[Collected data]
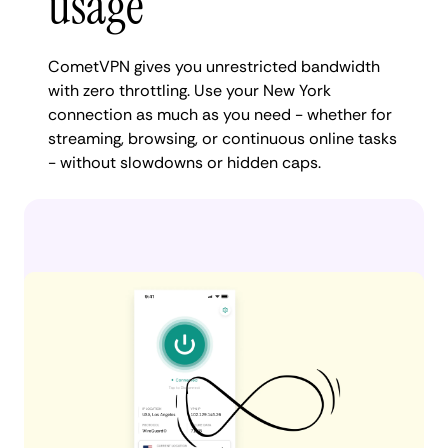
usage
CometVPN gives you unrestricted bandwidth
with zero throttling. Use your New York
connection as much as you need - whether for
streaming, browsing, or continuous online tasks
- without slowdowns or hidden caps.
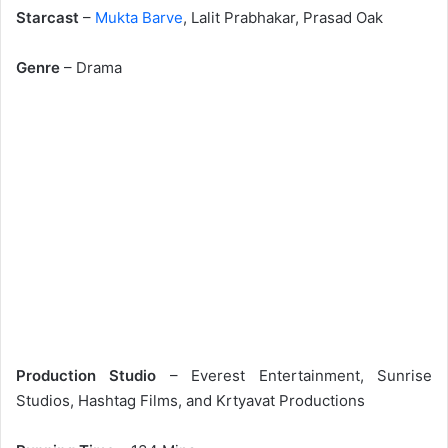
Starcast
–
Mukta Barve
, Lalit Prabhakar, Prasad Oak
Genre
– Drama
Production Studio
– Everest Entertainment, Sunrise
Studios, Hashtag Films, and Krtyavat Productions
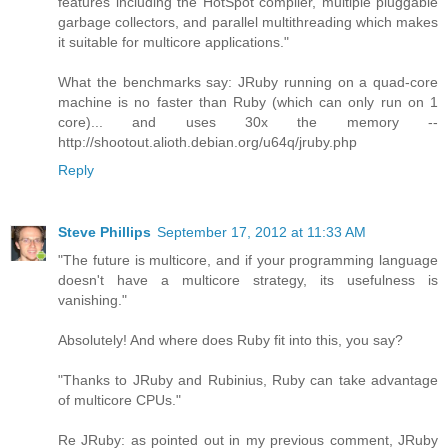
features including the HotSpot compiler, multiple pluggable
garbage collectors, and parallel multithreading which makes
it suitable for multicore applications."
What the benchmarks say: JRuby running on a quad-core
machine is no faster than Ruby (which can only run on 1
core)... and uses 30x the memory --
http://shootout.alioth.debian.org/u64q/jruby.php
Reply
Steve Phillips
September 17, 2012 at 11:33 AM
"The future is multicore, and if your programming language
doesn't have a multicore strategy, its usefulness is
vanishing."
Absolutely! And where does Ruby fit into this, you say?
"Thanks to JRuby and Rubinius, Ruby can take advantage
of multicore CPUs."
Re JRuby: as pointed out in my previous comment, JRuby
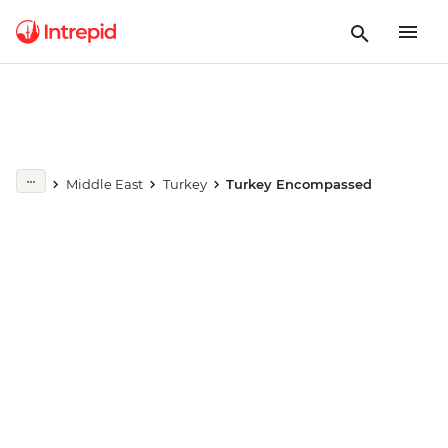
Play full video
Middle East
Turkey
Turkey Encompassed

Exercise goal
Revise the collected data by replacing every instance of "multicore" with "multi-core" while keeping all other text unchanged, and omit the pictures from your answer.

Exercise answer
usage
CometVPN gives you unrestricted bandwidth
with zero throttling. Use your New York
connection as much as you need - whether for
streaming, browsing, or continuous online tasks
- without slowdowns or hidden caps.
Starcast
–
Mukta Barve
, Lalit Prabhakar, Prasad Oak
Genre
– Drama
Production Studio
– Everest Entertainment, Sunrise
Studios, Hashtag Films, and Krtyavat Productions
features including the HotSpot compiler, multiple pluggable
garbage collectors, and parallel multithreading which makes
it suitable for multi-core applications."
What the benchmarks say: JRuby running on a quad-core
machine is no faster than Ruby (which can only run on 1
core)... and uses 30x the memory --
http://shootout.alioth.debian.org/u64q/jruby.php
Reply
Steve Phillips
September 17, 2012 at 11:33 AM
"The future is multi-core, and if your programming language
doesn't have a multi-core strategy, its usefulness is
vanishing."
Absolutely! And where does Ruby fit into this, you say?
"Thanks to JRuby and Rubinius, Ruby can take advantage
of multi-core CPUs."
Re JRuby: as pointed out in my previous comment, JRuby
Play full video
Middle East
Turkey
Turkey Encompassed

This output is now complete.